Par ailleurs, cette protéine AXL aurait aussi été observée chez des cancers du rein ou du poumon et elle serait toujours associée au développement de métastases. Pour le chercheur, la prochaine étape sera de trouver un moyen d’éliminer les cellules en dormance.
Ce que vise à accomplir le «Grand scientifique 2023», c’est de comprendre toute la cascade métastatique dans le cancer du sein afin de pouvoir à la fois bloquer les événements précoces et prévenir les événements tardifs. Une fois cela accompli, il estime que la médecine bénéficiera d’assez d’outils pour stopper le développement de métastases.

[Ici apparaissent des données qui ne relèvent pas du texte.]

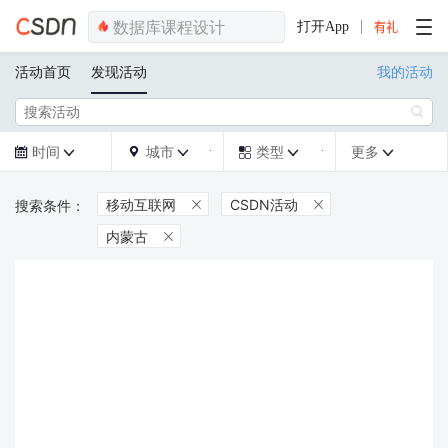
打开App
活动首页
发现活动
我的活动

时间
城市
类型
更多







移动互联网
CSDN活动


内蒙古
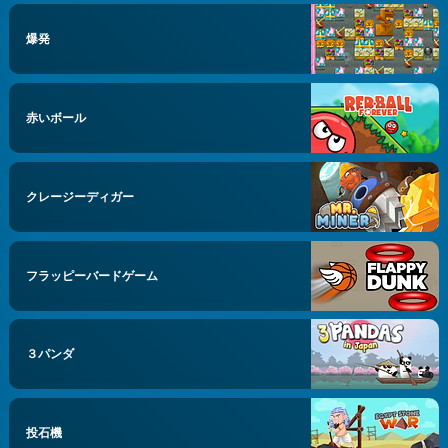
爆発
赤いボール
クレージーディガー
フラッピーバードゲーム
３パンダ
投石機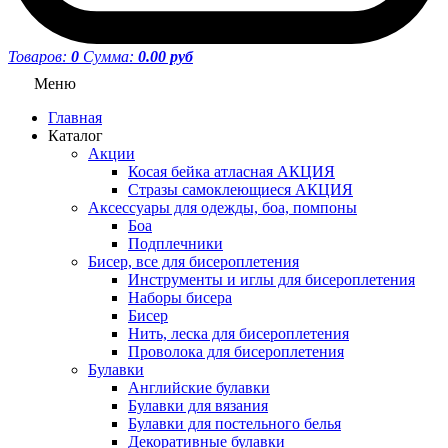
Товаров:
0
Сумма:
0.00 руб
Меню
Главная
Каталог
Акции
Косая бейка атласная АКЦИЯ
Стразы самоклеющиеся АКЦИЯ
Аксессуары для одежды, боа, помпоны
Боа
Подплечники
Бисер, все для бисероплетения
Инструменты и иглы для бисероплетения
Наборы бисера
Бисер
Нить, леска для бисероплетения
Проволока для бисероплетения
Булавки
Английские булавки
Булавки для вязания
Булавки для постельного белья
Декоративные булавки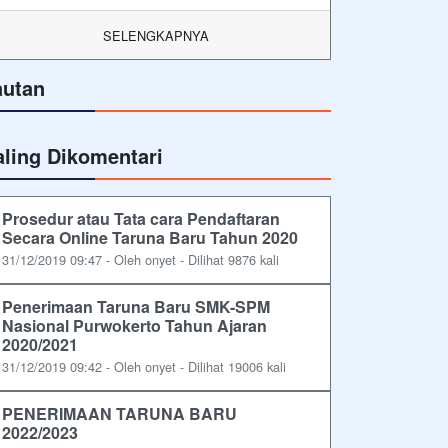
SELENGKAPNYA
autan
aling Dikomentari
Prosedur atau Tata cara Pendaftaran
Secara Online Taruna Baru Tahun 2020
31/12/2019 09:47 - Oleh onyet - Dilihat 9876 kali
Penerimaan Taruna Baru SMK-SPM
Nasional Purwokerto Tahun Ajaran
2020/2021
31/12/2019 09:42 - Oleh onyet - Dilihat 19006 kali
PENERIMAAN TARUNA BARU
2022/2023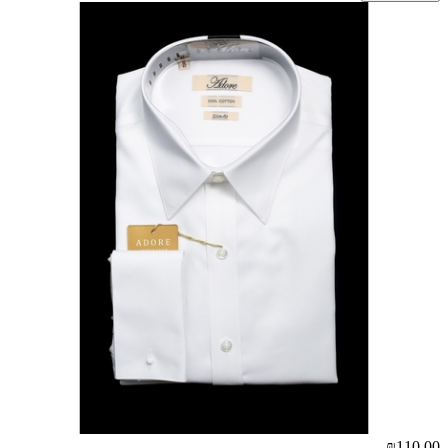
₪110.00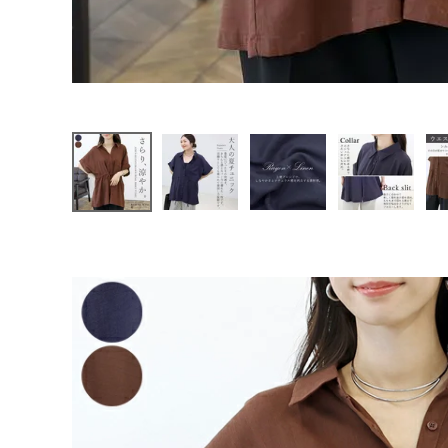
ファッション雑貨
会員ステージ特典プログラムについて
ご利用ガイド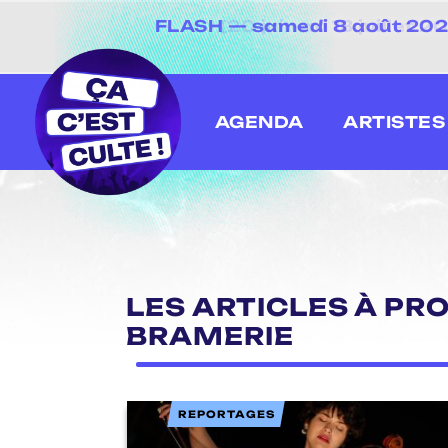
FLASH — samedi 8 août 2026 
[20 juin au 13 juillet
AGENDA
ARTISTES
LES ARTICLES À PR
BRAMERIE
REPORTAGES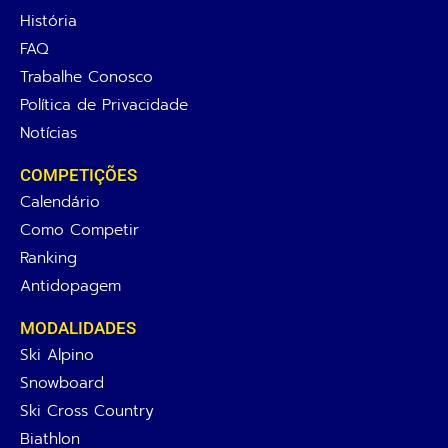
História
FAQ
Trabalhe Conosco
Política de Privacidade
Notícias
COMPETIÇÕES
Calendário
Como Competir
Ranking
Antidopagem
MODALIDADES
Ski Alpino
Snowboard
Ski Cross Country
Biathlon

Le docteur en biochimie ne prétend pas qu’on va guérir le cancer du sein en créant un médicament contre la protéine AXL. À son avis, les médicaments de première ligne vont demeurer les mêmes qui sont déjà prescrits. Ceux-ci permettent d’agir contre l’oncogène à l’origine de la maladie.
«L'idée, c'est de venir combiner la thérapie standard avec la nouvelle thérapie métastatique pour essayer de combler les deux paliers, soit en maintenant la tumeur sous contrôle tout en venant l'attaquer», suggère-t-il.
Pour y arriver, il reste encore beaucoup de chemin à faire puisque la dormance des cellules tumorales est un volet négligé de la recherche sur le cancer, estime Jean-François Côté. Pourtant, ce sont ces petites cellules embusquées dans des organes secondaires qui représentent une réelle menace pour la survie du patient.
Lorsqu’on arrivera à contrôler les tumeurs secondaires, le cancer pourrait bien devenir une maladie chronique avec laquelle un patient pourrait écouler de longues années.